▶ _What you will do_
Reproduce the data below exactly. Skip the pictures.
——————————
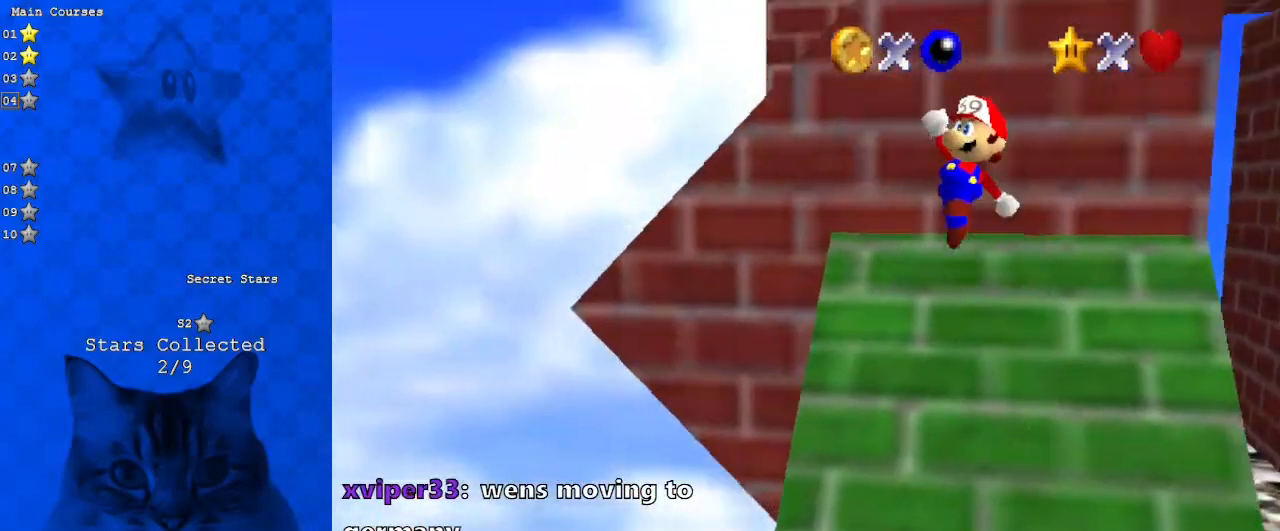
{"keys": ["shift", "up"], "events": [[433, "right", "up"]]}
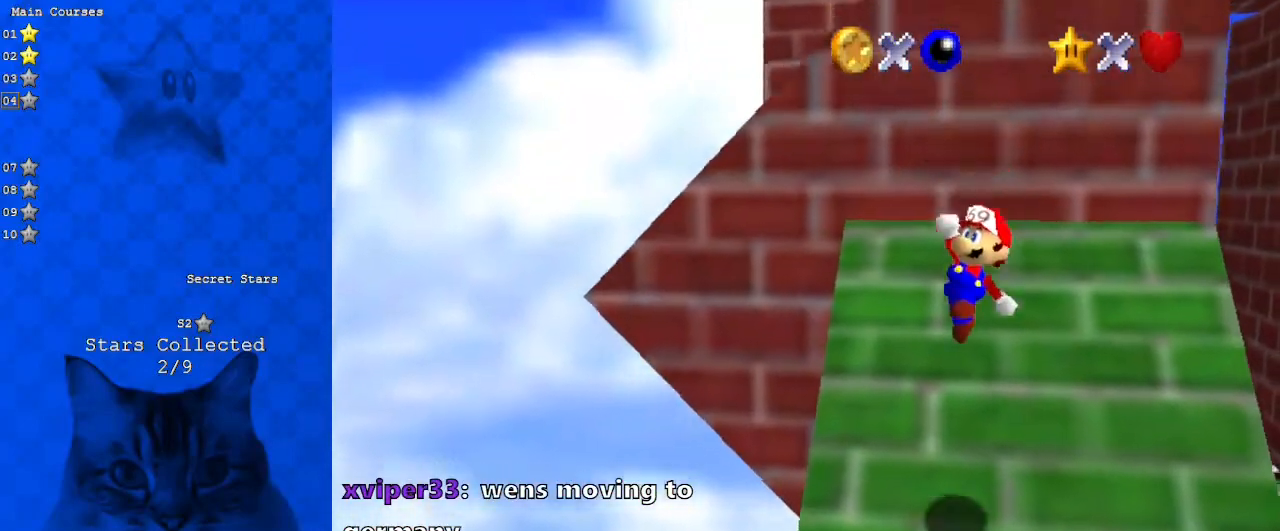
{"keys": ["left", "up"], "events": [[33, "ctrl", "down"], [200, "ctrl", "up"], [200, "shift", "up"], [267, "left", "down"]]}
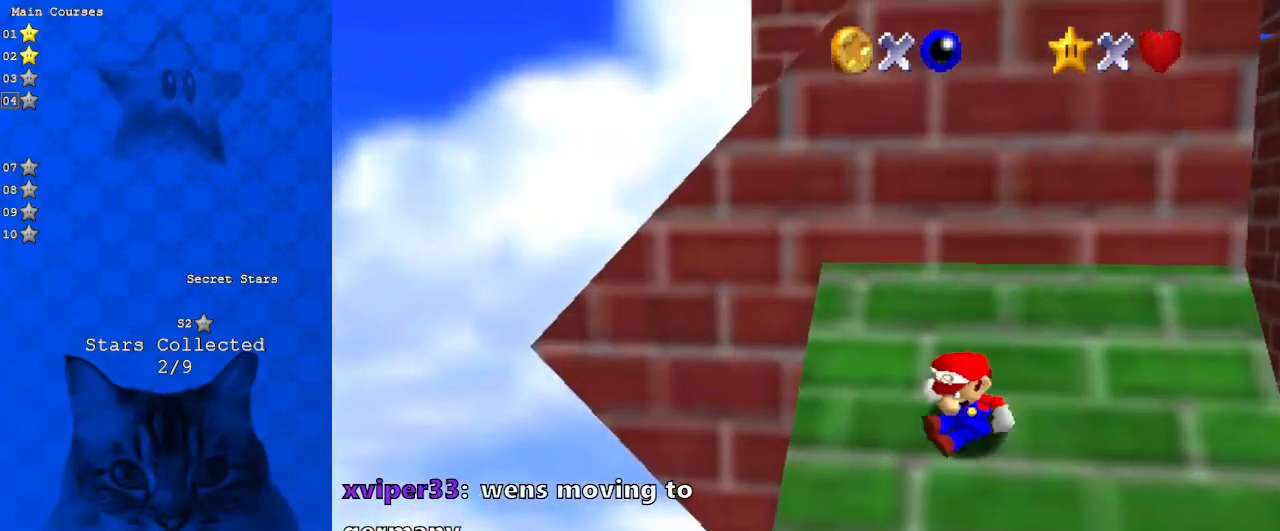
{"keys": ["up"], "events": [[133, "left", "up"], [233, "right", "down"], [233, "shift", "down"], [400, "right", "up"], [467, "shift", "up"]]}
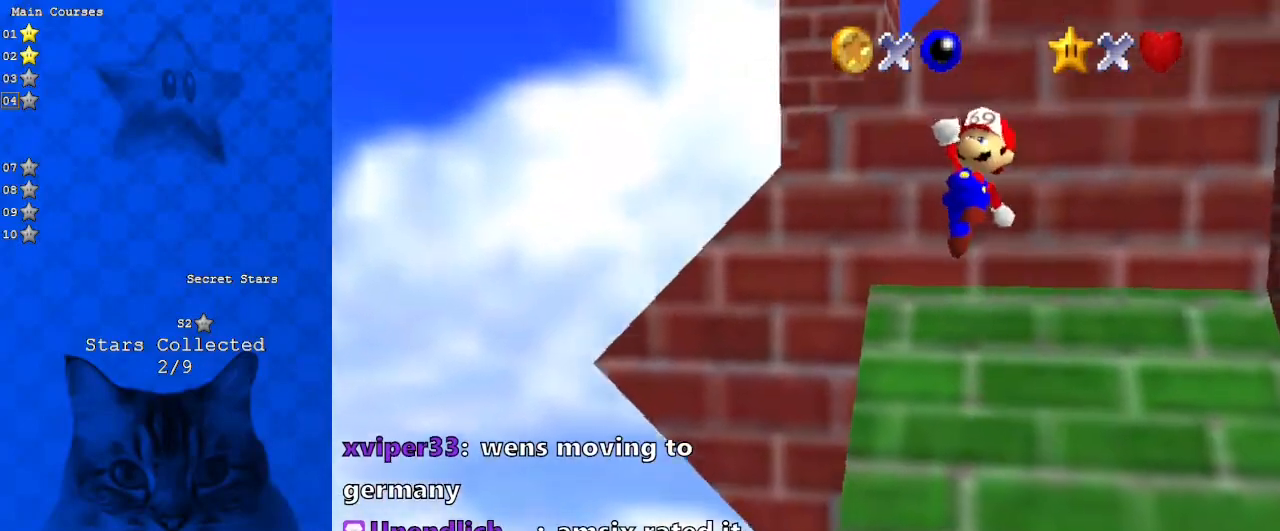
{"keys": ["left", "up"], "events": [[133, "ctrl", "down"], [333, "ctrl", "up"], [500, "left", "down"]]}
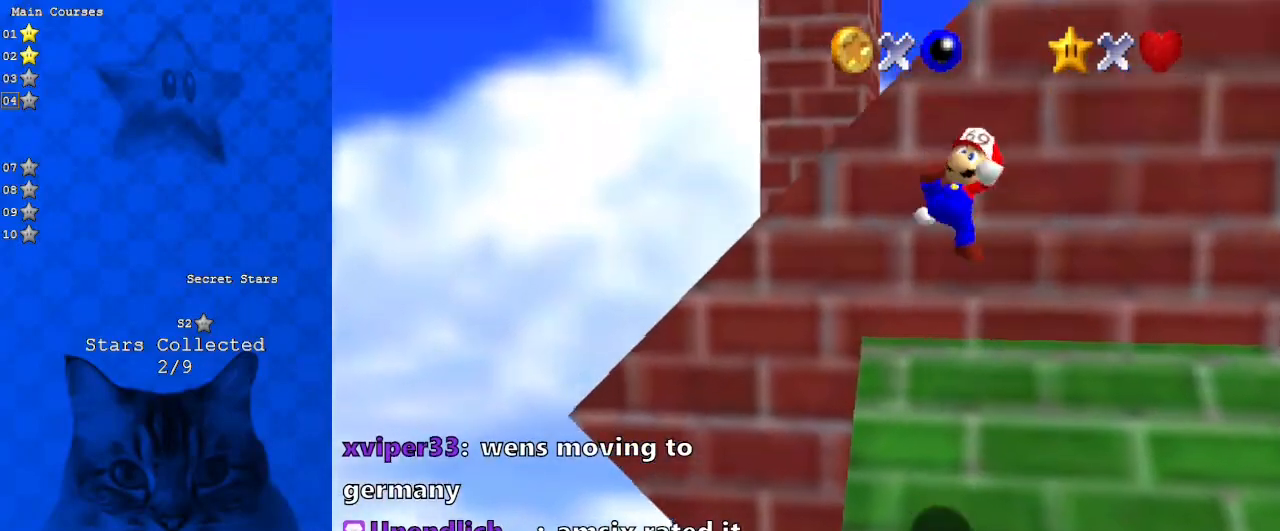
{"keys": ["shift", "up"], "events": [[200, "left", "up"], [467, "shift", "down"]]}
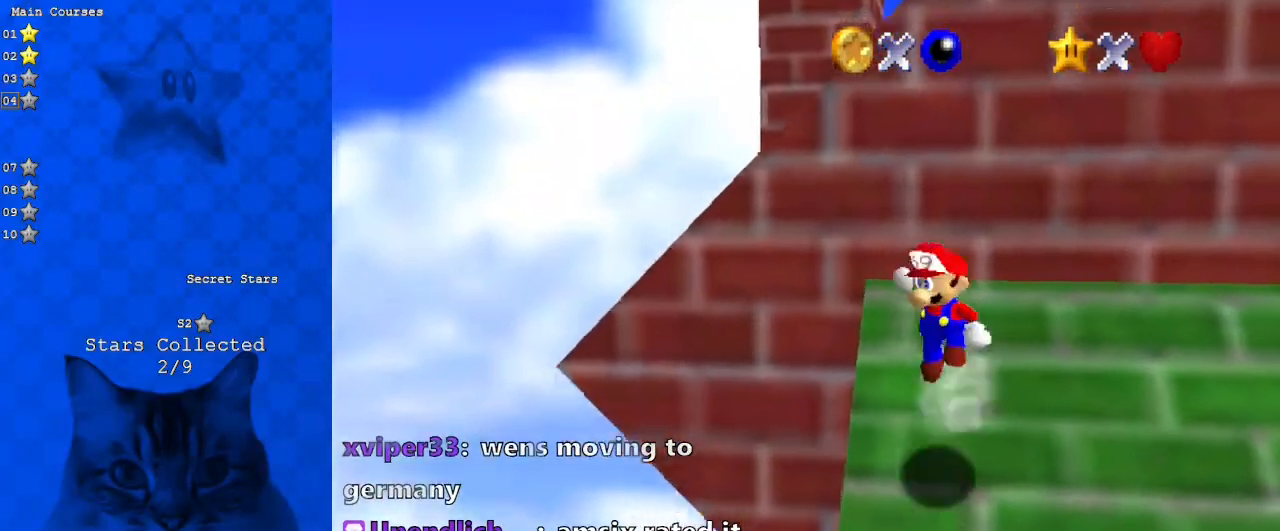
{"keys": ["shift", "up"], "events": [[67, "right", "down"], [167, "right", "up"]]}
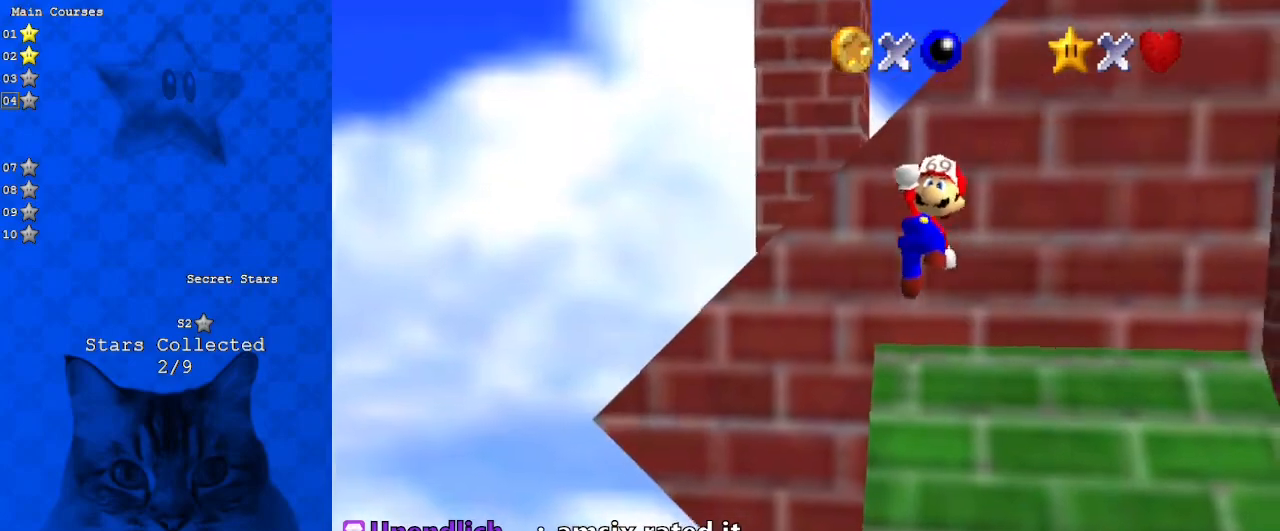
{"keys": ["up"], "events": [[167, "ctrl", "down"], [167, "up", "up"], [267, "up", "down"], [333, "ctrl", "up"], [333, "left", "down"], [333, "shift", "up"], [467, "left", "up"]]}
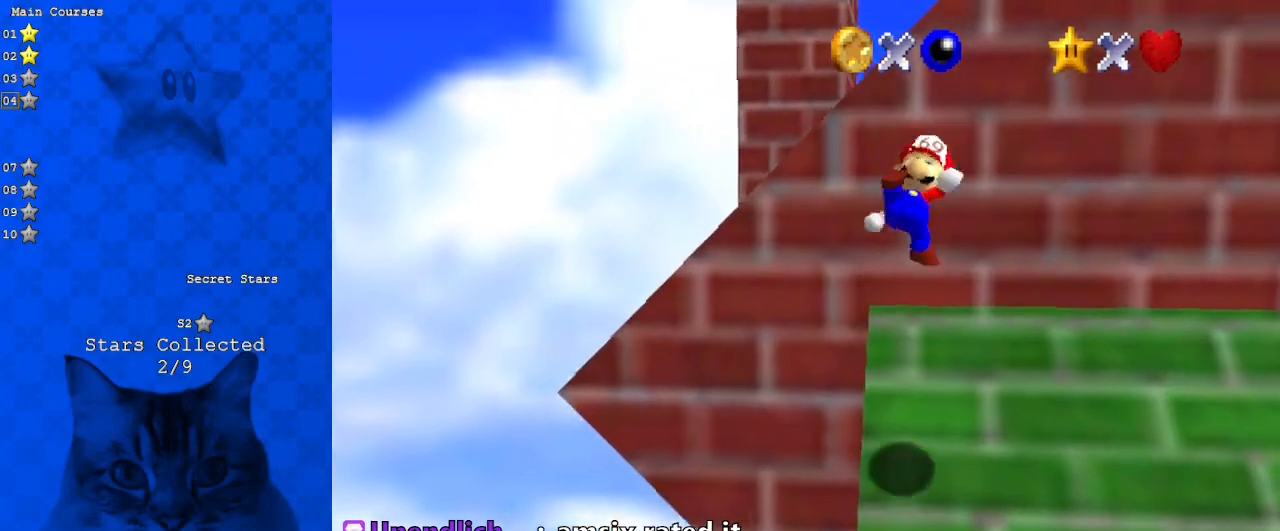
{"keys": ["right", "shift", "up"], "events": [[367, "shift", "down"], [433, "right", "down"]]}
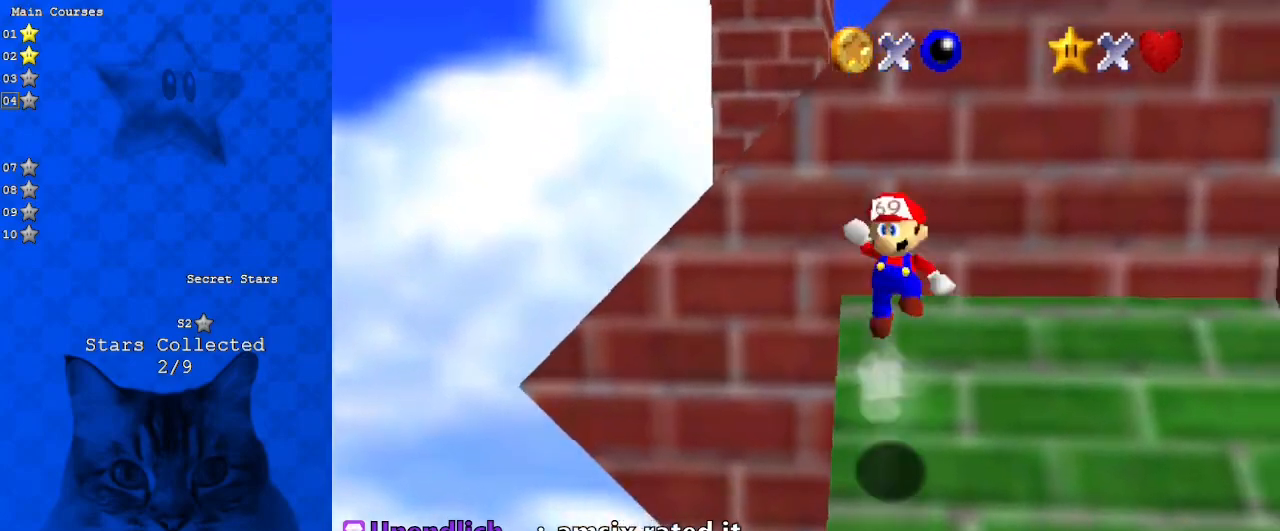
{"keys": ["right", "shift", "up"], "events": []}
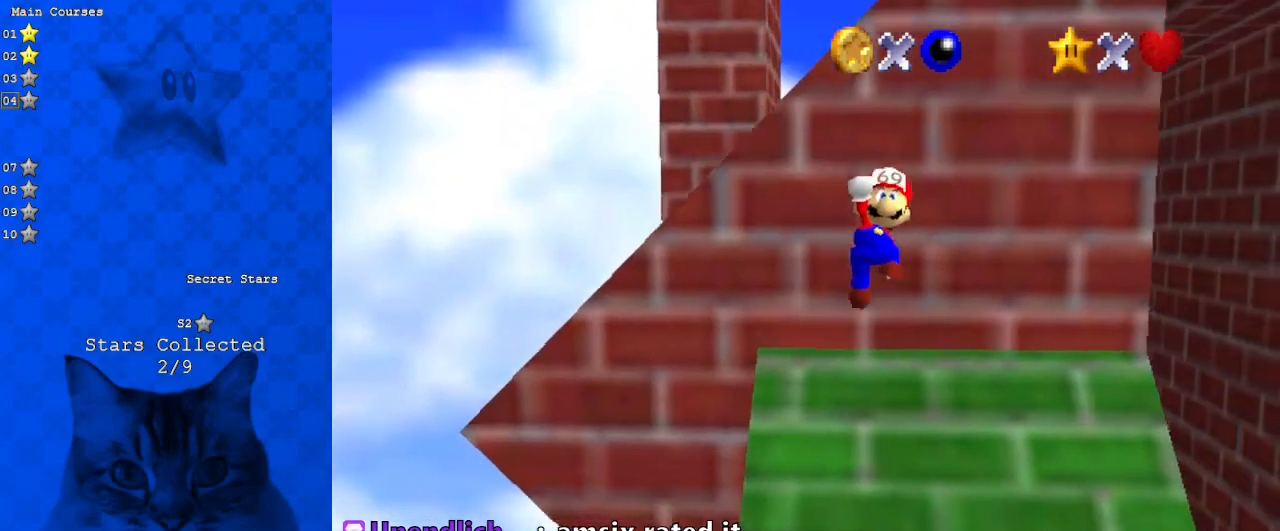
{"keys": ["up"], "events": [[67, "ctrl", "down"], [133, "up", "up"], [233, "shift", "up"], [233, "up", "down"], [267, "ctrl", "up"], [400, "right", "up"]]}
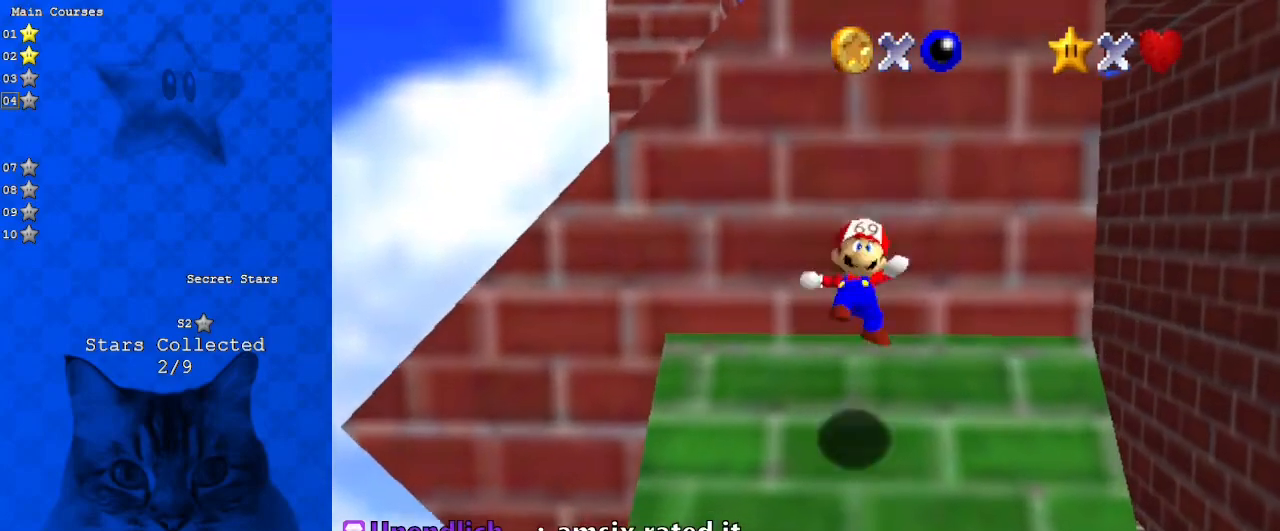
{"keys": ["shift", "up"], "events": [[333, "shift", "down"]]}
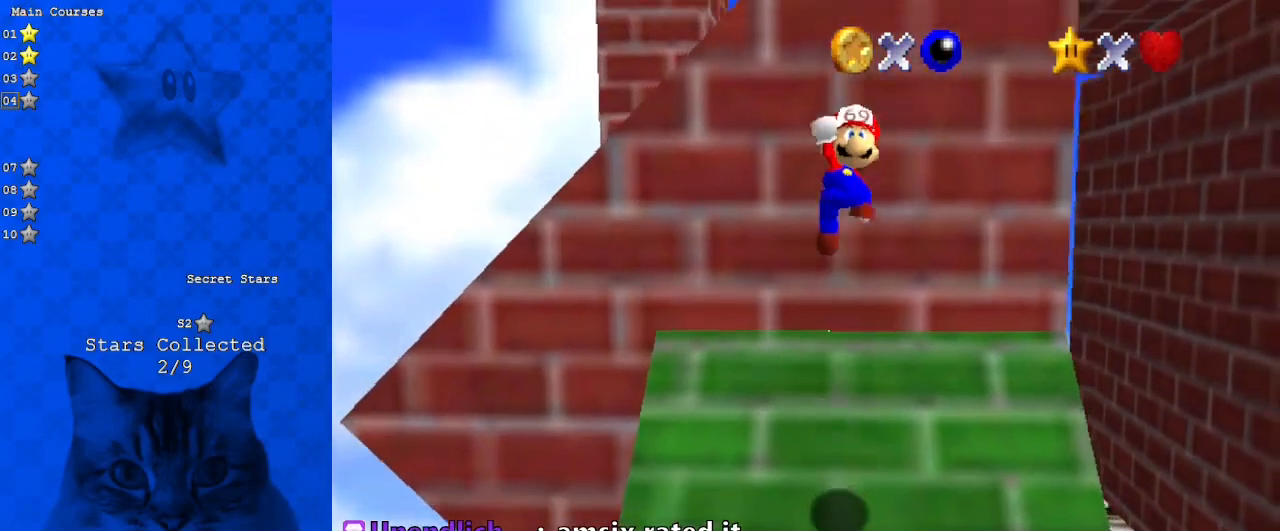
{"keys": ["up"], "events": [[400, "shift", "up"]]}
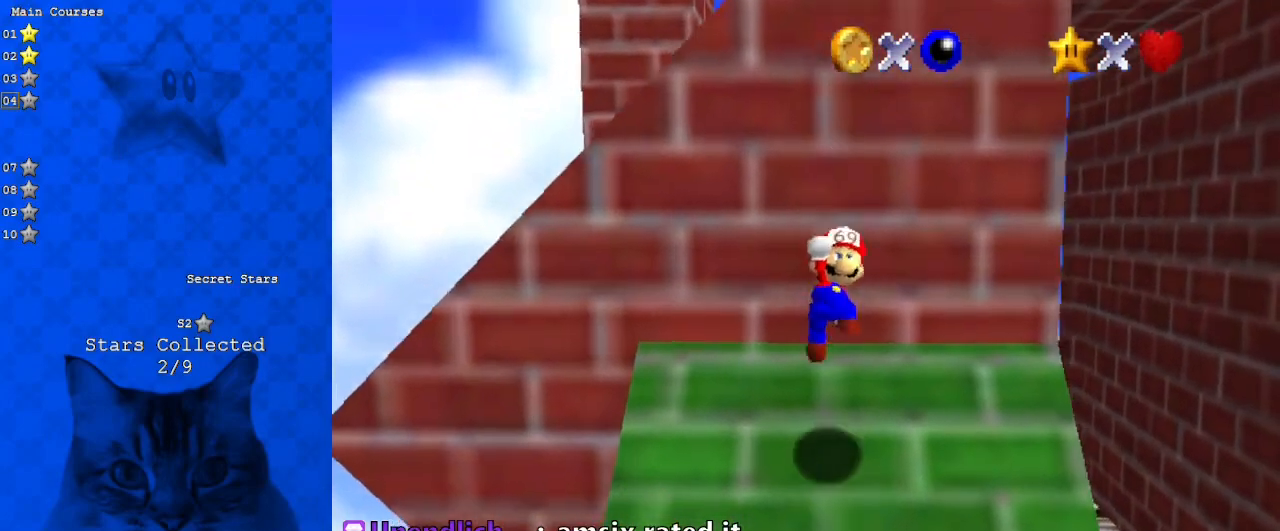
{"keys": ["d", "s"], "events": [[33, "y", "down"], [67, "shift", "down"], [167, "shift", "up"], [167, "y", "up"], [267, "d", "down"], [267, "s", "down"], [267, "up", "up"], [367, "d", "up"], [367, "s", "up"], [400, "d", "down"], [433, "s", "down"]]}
——————————
▶ _Answer for this exercise_
{"keys": ["shift", "up"], "events": [[433, "right", "up"]]}
{"keys": ["left", "up"], "events": [[33, "ctrl", "down"], [200, "ctrl", "up"], [200, "shift", "up"], [267, "left", "down"]]}
{"keys": ["up"], "events": [[133, "left", "up"], [233, "right", "down"], [233, "shift", "down"], [400, "right", "up"], [467, "shift", "up"]]}
{"keys": ["left", "up"], "events": [[133, "ctrl", "down"], [333, "ctrl", "up"], [500, "left", "down"]]}
{"keys": ["shift", "up"], "events": [[200, "left", "up"], [467, "shift", "down"]]}
{"keys": ["shift", "up"], "events": [[67, "right", "down"], [167, "right", "up"]]}
{"keys": ["up"], "events": [[167, "ctrl", "down"], [167, "up", "up"], [267, "up", "down"], [333, "ctrl", "up"], [333, "left", "down"], [333, "shift", "up"], [467, "left", "up"]]}
{"keys": ["right", "shift", "up"], "events": [[367, "shift", "down"], [433, "right", "down"]]}
{"keys": ["right", "shift", "up"], "events": []}
{"keys": ["up"], "events": [[67, "ctrl", "down"], [133, "up", "up"], [233, "shift", "up"], [233, "up", "down"], [267, "ctrl", "up"], [400, "right", "up"]]}
{"keys": ["shift", "up"], "events": [[333, "shift", "down"]]}
{"keys": ["up"], "events": [[400, "shift", "up"]]}
{"keys": ["d", "s"], "events": [[33, "y", "down"], [67, "shift", "down"], [167, "shift", "up"], [167, "y", "up"], [267, "d", "down"], [267, "s", "down"], [267, "up", "up"], [367, "d", "up"], [367, "s", "up"], [400, "d", "down"], [433, "s", "down"]]}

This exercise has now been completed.